We strive to develop and validate a non-destructive, combined remote sensing /transect sampling protocol that aims at the prediction of future vegetation changes in the face of invasion. Focusing on a unique field site, the naturally assembled urban “wild lands” on polluted brownfields of Liberty State Park (New Jersey), we tested whether measurements of primary productivity in border zones between interacting plant stands will allow predictions of future vegetations change.  In particular we tested whether remote sensing of border zones between stands native and non-native herbaceous plant showed a correlation between high productivity and future community change. Biophysical and reflectance measurements in transects running through transition zones between the non-native Artemisia vulgaris (mugwort) and the native Solidago canadensis (golden rod) were taken in two consecutive years (2006 and 2007) to study the effect of competition on plant primary production.  As biophysical characteristics, canopy cover, relative cover of both species, plant height and Leaf Area Index were measured.  Reflectance measurements were recorded using a handheld FieldSpec Pro Full Range spectrometer and vegetation indices (NDVI, SAVI) were calculated using the smoothed data set.
Results/Conclusions

Clear changes of productivity as measured by reflectance were recorded. Peaks of reflectance appeared to be correlated to community changes to be detected in the following year. Both NDVI and SAVI showed strong correlation with Artemisia and Solidago cover.

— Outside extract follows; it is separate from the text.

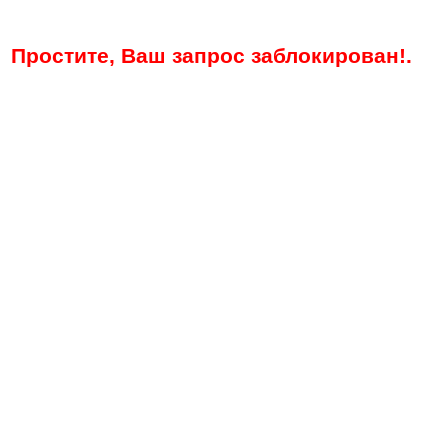
Простите, Ваш запрос заблокирован!.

Where Artemisia was dominant the productivity was relatively low and high where Solidago was dominant. In the following year Artemisia intruded into the formerly solid Solidago stands and both NDVI and SAVI showed significant decrease in productivity in the transition zone.  One possible interpretation is that as long as Solidago holds against Artemisia, its integrated clones allocate more energy into the border zone.  However, when one species out-competes the other, the latter might withdraw energy from the border zone, preserving more production capacity to be allocated in sections where the species is still dominant. These results and additional data from previous investigations suggest that (a) high productivity in border zones as measured by reflectance measurements correlates with community change and (b) border zones between native plant species tend to be less extensive and less dynamic then native – exotic plant pairs. The hypothesis follows that high productivity in border zones is a sign of intense competition that leads to community change.